If v2 does not work for you out of the box, we recommend trying v1 first and tune v2; conceptually, v1 and v2 should have similar performance if the hyper-parameters of v2 are tuned right.

v3 is v1 + unfreezing a few more linear layers as in linear probing (e.g., the centerness branch); v4 is v2 + unfreezing a few more linear layers. Practically, we find them to be similar to v1 & v2.

  1. Prompt tuning performance could also depend on your custom dataset. For some datasets that are very different from the pre-training dataset, we do find that prompt tuning could underperform full-tuning (you could check the detailed per-dataset stats in the paper Appendix, Table 14 & 15).

  2. Manually prompts matters the most for zero-shot evaluation Could you share the statistics of your custom dataset? My experience is that as long as the class names make sense, with a moderate amount of data, the model should be able to learn well without good manual prompts.

In fact, prompt tuning is the "automated way to set prompt" embeddings from my understanding. It's similar to the soft prompt approach in Lester et al.

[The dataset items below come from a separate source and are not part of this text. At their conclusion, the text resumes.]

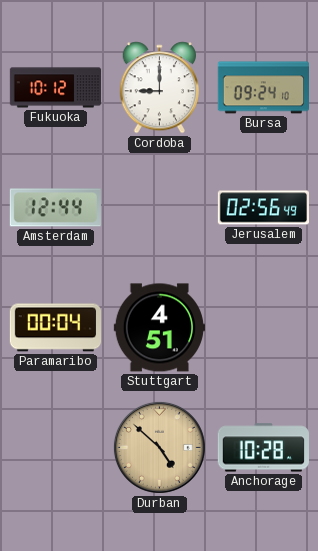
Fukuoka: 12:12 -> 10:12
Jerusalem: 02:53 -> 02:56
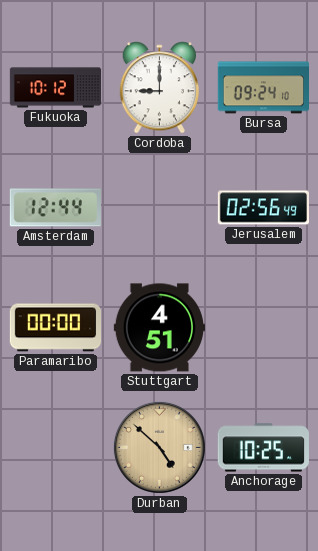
Paramaribo: 00:04 -> 00:00
Anchorage: 10:28 -> 10:25
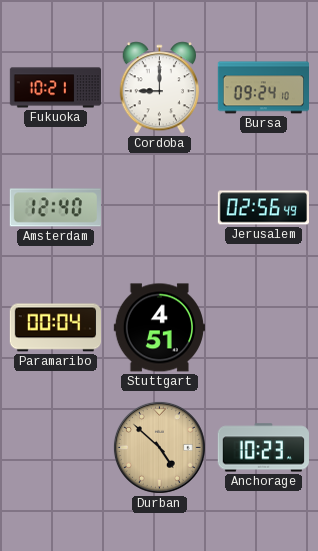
Fukuoka: 10:12 -> 10:21
Amsterdam: 12:44 -> 12:40
Paramaribo: 00:00 -> 00:04
Anchorage: 10:25 -> 10:23
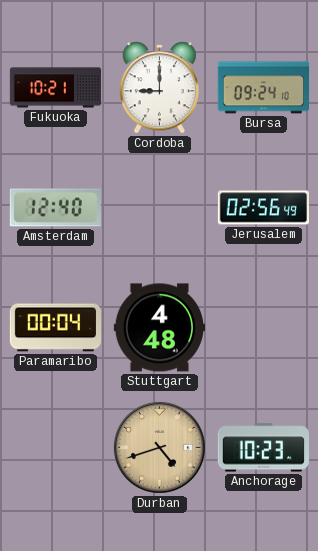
Stuttgart: 4:51 -> 4:48
Durban: 4:52 -> 4:42
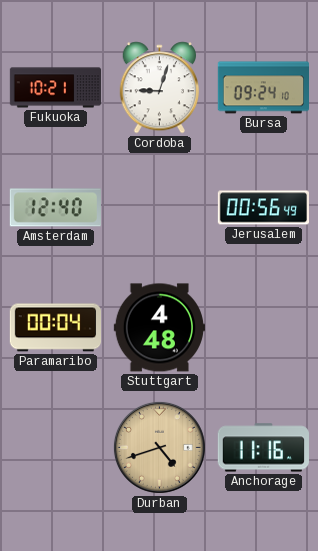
Cordoba: 9:00 -> 9:03
Jerusalem: 02:56 -> 00:56
Anchorage: 10:23 -> 11:16
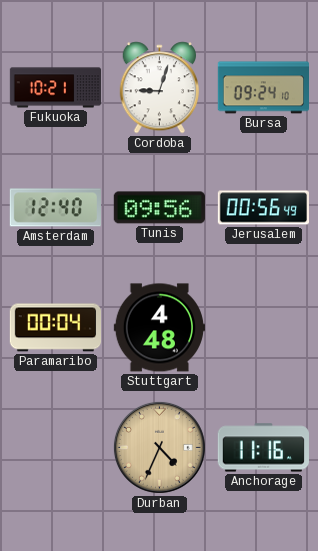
Tunis: none -> 09:56
Durban: 4:42 -> 4:34
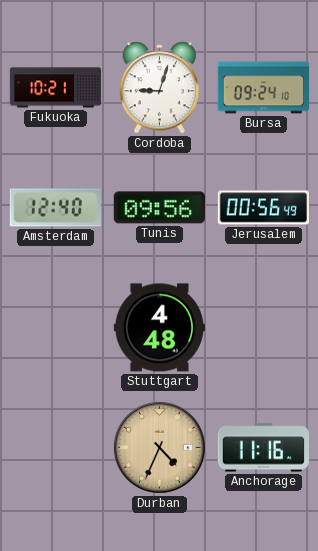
Paramaribo: 00:04 -> none
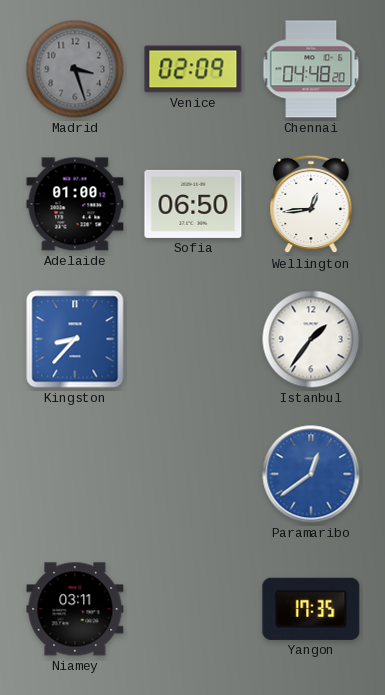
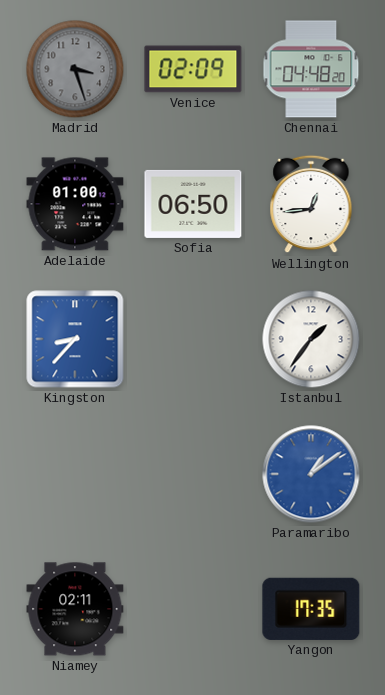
Paramaribo: 12:39 -> 1:09
Niamey: 03:11 -> 02:11
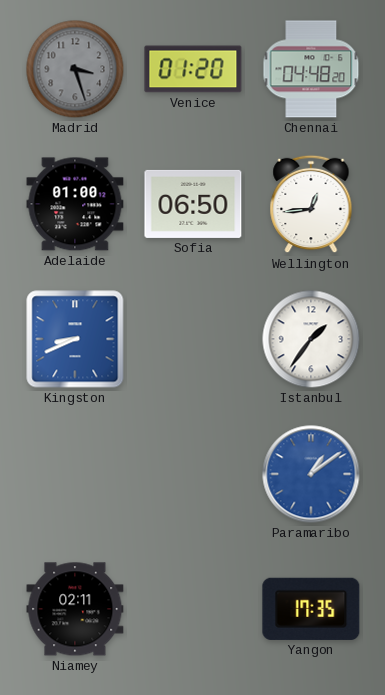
Venice: 02:09 -> 01:20
Kingston: 8:37 -> 8:41
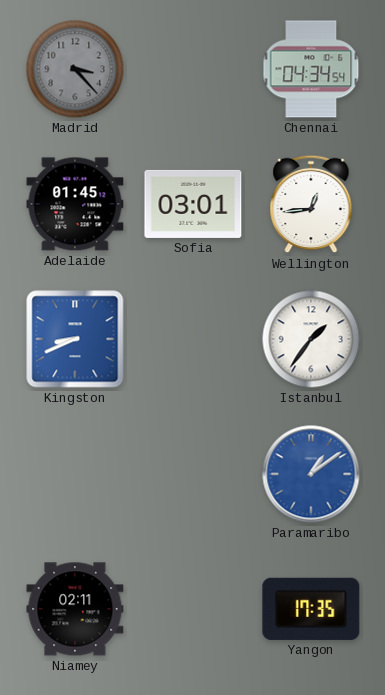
Madrid: 3:27 -> 3:23
Venice: 01:20 -> none
Chennai: 04:48 -> 04:34
Adelaide: 01:00 -> 01:45
Sofia: 06:50 -> 03:01
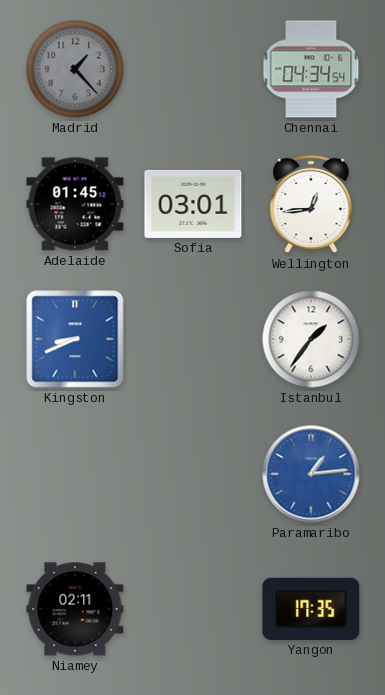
Madrid: 3:23 -> 1:23
Paramaribo: 1:09 -> 1:14
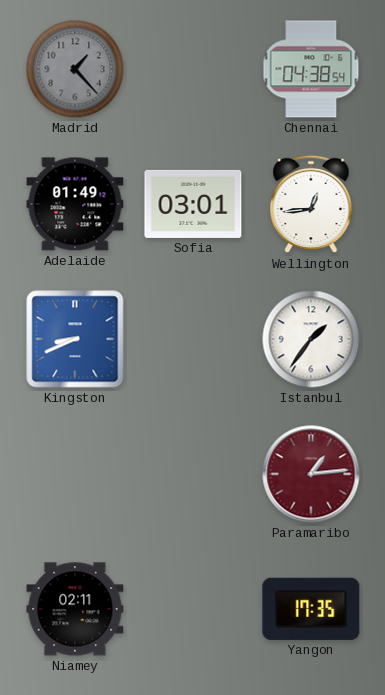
Chennai: 04:34 -> 04:38
Adelaide: 01:45 -> 01:49
Paramaribo dial: blue -> burgundy
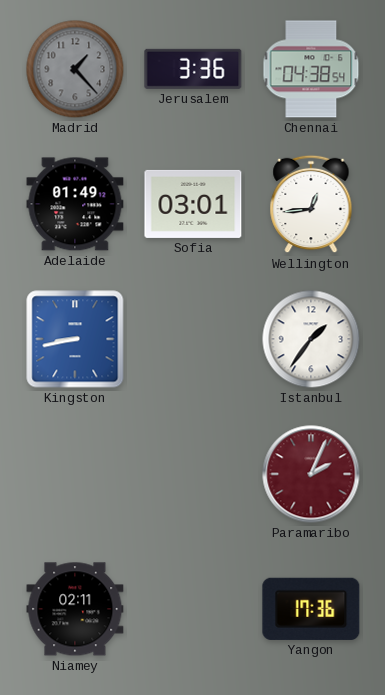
Jerusalem: none -> 3:36
Kingston: 8:41 -> 8:43
Paramaribo: 1:14 -> 2:04
Yangon: 17:35 -> 17:36
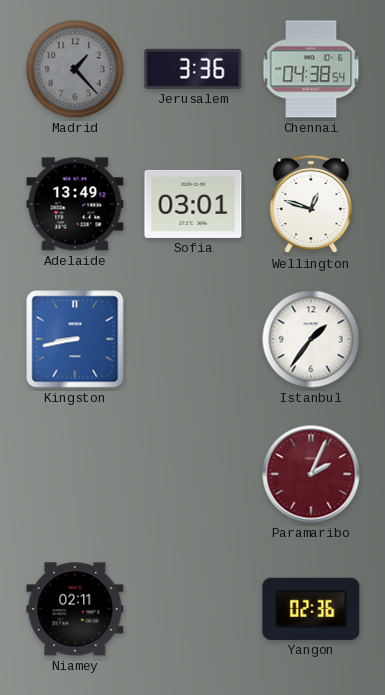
Adelaide: 01:49 -> 13:49
Wellington: 12:44 -> 12:48
Yangon: 17:36 -> 02:36
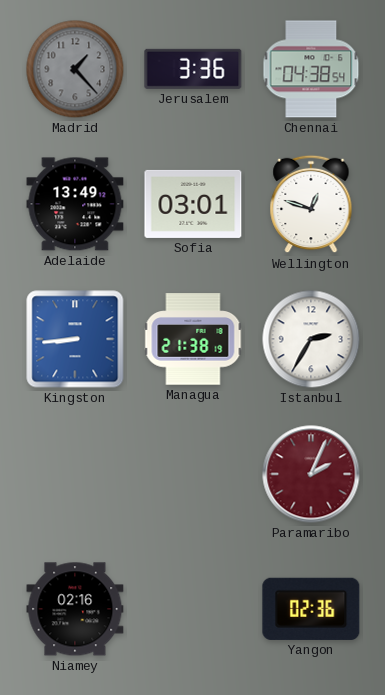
Kingston: 8:43 -> 8:44
Managua: none -> 21:38
Istanbul: 1:36 -> 2:35
Niamey: 02:11 -> 02:16
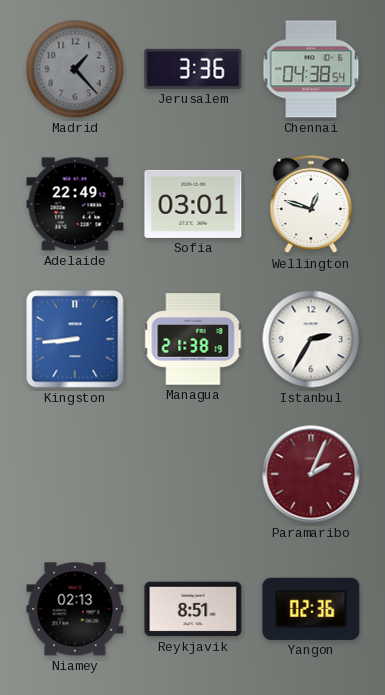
Adelaide: 13:49 -> 22:49
Niamey: 02:16 -> 02:13
Reykjavik: none -> 8:51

bushou-yhh commented 2 years ago

Hi author,thanks for your answers and suggestions!! I will have a try!! I just learned about multimodel and vision luanguage model. Many parts of GLIP confuse me. My custom dataset is VisDrone, define ten object categories of interest including pedestrian, person, car, van, bus, truck, motor, bicycle, awning-tricycle, and tricycle. VisDrone contains 10,209 static images (6,471 for training, 548 for validation and 3,190 for testing) captured by drone platforms in different places at different height.
the table has more information: image when I change category name : motor --> motorcyle, map: 0.044842252 --> 0.1143073, It's amazing!!! (zero shot, pre-train model: glip_tiny_model_o365_goldg.pth). I add a subfix "who maintains standing pose or walking" for pedestrian, also have a large improve(0.019298928 -> 0.084613924). When I use full turning, better prompt also get a better result. Now, I can not understand the "automated way to set prompt" . I need to know these things about prompt. I also noticed some prompt ways, like CoOP, CoCoOP, for CLIP model. The prompt tuning in GLIP, whether to generate some vector during traning, and find some vector to get a best result?

Addition: Here are two same rows in tools/finetune.py image

DietDietDiet commented 1 year ago

@bushou-yhh hi, I'm just wondering if your result of prompt tuning a vl model on Disdrone dataset is comparable to the normal finetune process in pure visual modality, do you have any clues?

bushou-yhh commented 1 year ago

hi, I'm just wondering if your result of prompt tuning a vl model on Disdrone dataset is comparable to the normal finetune process in pure visual modality, do you have any clues?

In my practice, VLMs work much better than pure vision models (with the same settings, no patch, etc.), GLIP's pre-training to get a good concept that transfer to Visdrone works well, and at the same time GLIP can do open-vocabulary OD, which is worth exploring (But I don't do aerial imagery anymore, the knowledge is probably outdated)

DietDietDiet commented 1 year ago

@bushou-yhh Thanks for your infomation! so are you using VLM as pretrained model to finetune visual tasks or finetuning as a grounding task?